PASSAGE SHOWN
Applications to large molecular weight nucleic acids
While most studies of nucleic acid dynamics have focused on relatively small motifs, recent advances push application to much larger molecular weight assemblies. Methyl-TROSY–based NMR techniques, which have been used with great success to probe the dynamics of large protein assembles [2], have recently been successfully deployed to probe the dynamics of high-molecular-weight (as large as 200 kDa) DNA and DNA-protein complexes such as the nucleosome core particle [65]. The approach employs enzymatic methods to introduce m6A and m5C into DNA and then uses the methyl groups to probe dynamics using methyl-TROSY–based NMR experiments (Figure 4c). Developments in isotopic labelling strategies [66-69] as well as experiments for measuring RDCs in large molecular weight systems (up to 78 kDa [70]) are also making it possible to quantitatively measure NMR data in nucleic acid systems as large as 232 kDa [71].

THE DATA
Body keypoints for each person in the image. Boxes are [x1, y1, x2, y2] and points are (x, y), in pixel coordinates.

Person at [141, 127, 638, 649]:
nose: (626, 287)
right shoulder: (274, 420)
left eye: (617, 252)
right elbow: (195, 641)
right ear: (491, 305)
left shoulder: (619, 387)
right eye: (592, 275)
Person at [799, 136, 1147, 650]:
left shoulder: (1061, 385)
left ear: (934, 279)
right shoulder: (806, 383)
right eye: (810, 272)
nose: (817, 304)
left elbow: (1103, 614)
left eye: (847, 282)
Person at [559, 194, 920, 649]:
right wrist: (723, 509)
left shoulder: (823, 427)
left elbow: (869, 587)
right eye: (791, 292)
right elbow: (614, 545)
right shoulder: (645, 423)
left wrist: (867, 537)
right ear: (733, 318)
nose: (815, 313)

--

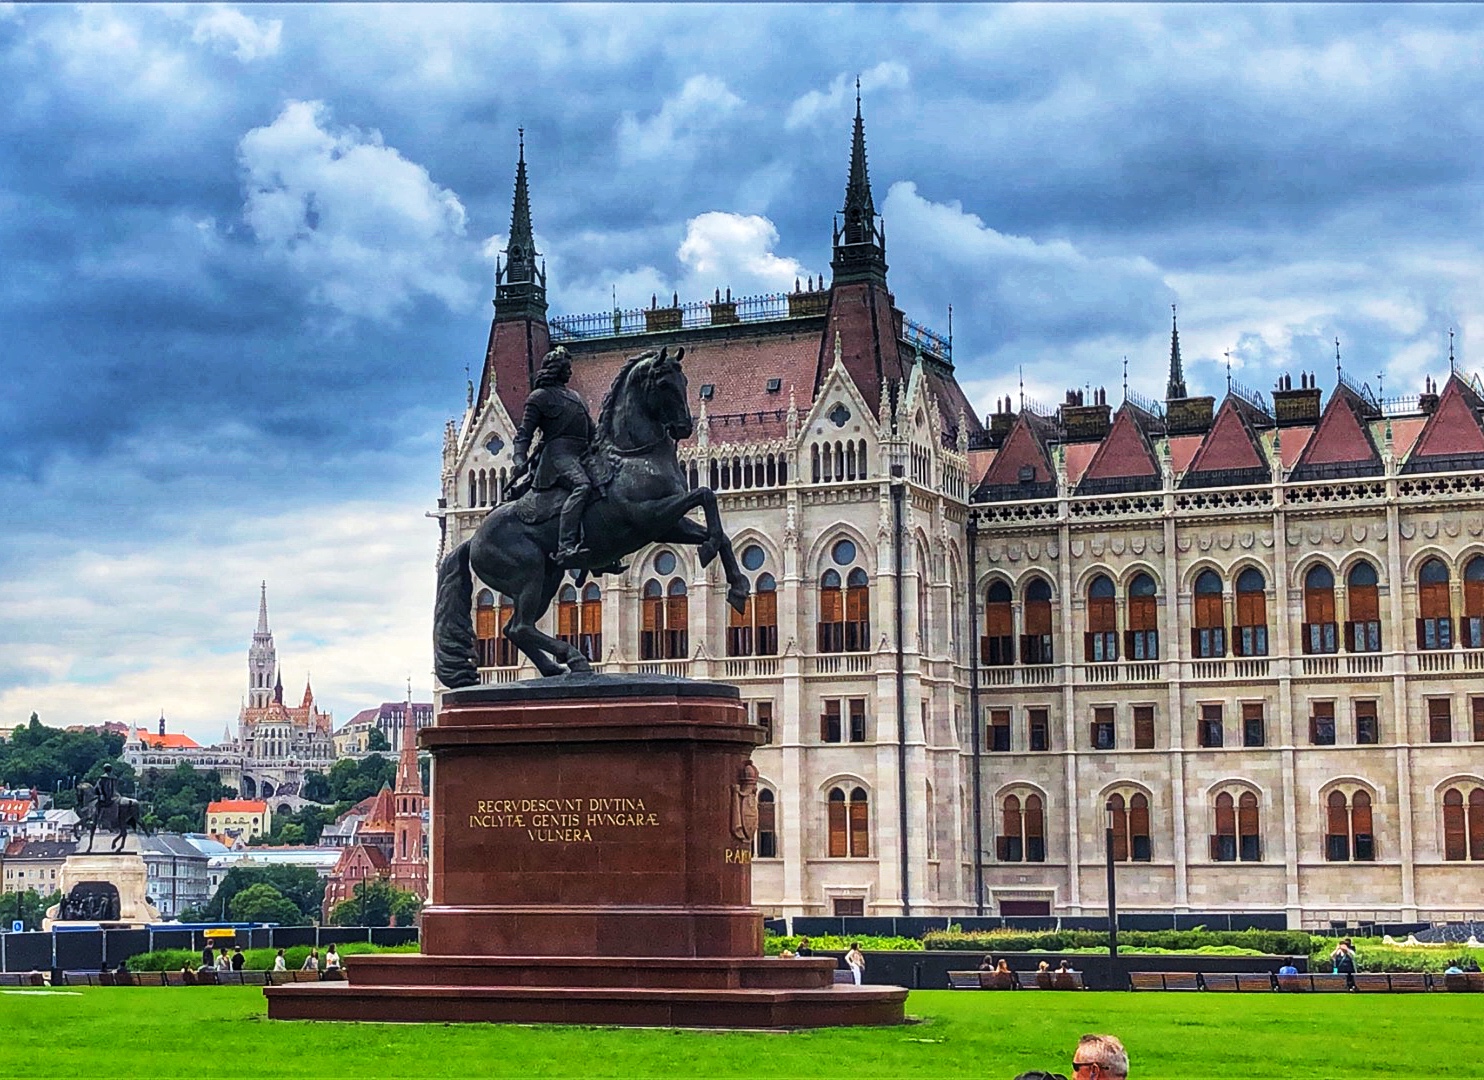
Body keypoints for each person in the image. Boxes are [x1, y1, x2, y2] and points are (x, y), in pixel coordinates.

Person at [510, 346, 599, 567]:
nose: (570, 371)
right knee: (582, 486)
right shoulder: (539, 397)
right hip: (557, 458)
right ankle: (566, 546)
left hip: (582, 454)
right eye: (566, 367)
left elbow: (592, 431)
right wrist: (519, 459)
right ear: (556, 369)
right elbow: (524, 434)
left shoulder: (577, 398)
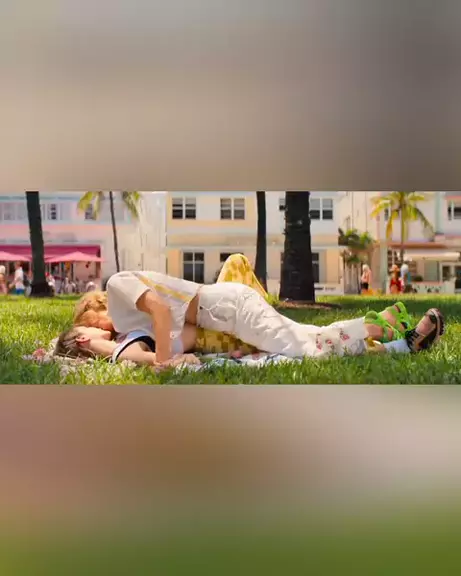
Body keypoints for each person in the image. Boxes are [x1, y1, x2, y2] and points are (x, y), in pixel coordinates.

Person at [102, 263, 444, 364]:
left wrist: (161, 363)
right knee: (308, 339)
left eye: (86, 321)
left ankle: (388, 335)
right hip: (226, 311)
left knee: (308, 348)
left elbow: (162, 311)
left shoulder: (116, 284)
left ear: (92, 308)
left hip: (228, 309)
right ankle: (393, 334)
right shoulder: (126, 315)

TASKS
1) Answer from the nucleic acid NMR passage:
(a) How large are the DNA and DNA-protein complexes that methyl-TROSY–based techniques have recently been used to probe?
(b) Which two modifications are introduced into DNA by enzymatic methods?
(c) How large are the nucleic acid systems in which NMR data can now be quantitatively measured?
2) Write the next part of the nucleic acid NMR passage, following on from its last sentence.
The entries have no connection to the nucleic acid NMR passage.

ANSWERS BY TASK
1)
(a) As large as 200 kDa.
(b) m6A and m5C.
(c) As large as 232 kDa.

2)
Other exciting developments to probe the structural dynamics of nucleic acid include methods that introduce fluorine 19F into the bases [72,73], sugars [74-76] and the phosphate backbone [77] of nucleic acids (Figure 4d). These approaches take advantage of the high sensitivity and broad chemical shift range of 19F nuclei as well as the favorable relaxation properties of the aromatic 19F-13C spin pair in 2D transverse relaxation-optimized spectroscopy experiments (Figure 4e) [72,73,78]. Coupled with advances in the synthesis of site-specifically labeled and/or modified nucleotides and phosphoramidites, and methods to incorporate them into large nucleic acids, these approaches should streamline dynamics studies of large nucleic acid assemblies.
Future Perspective
Owing to continued advances in NMR methods, studies are beginning to view the vast landscape of conformations in the dynamic ensembles of nucleic acids. Using the dynamic ensemble description, a deeper and more quantitative understanding of nucleic acid mechanisms is beginning to emerge. The continued development of computational methods to model nucleic acid structure and dynamics and their integration with data from NMR and other biophysical approaches not reviewed here will be necessary to increase the accuracy, throughput, and robustness of current ensemble determination methods. We can anticipate new insights into how nature amplifies the specificity and functional complexity of nucleic acids by evolving machinery capable of ‘reading out’ features of their dynamic ensembles.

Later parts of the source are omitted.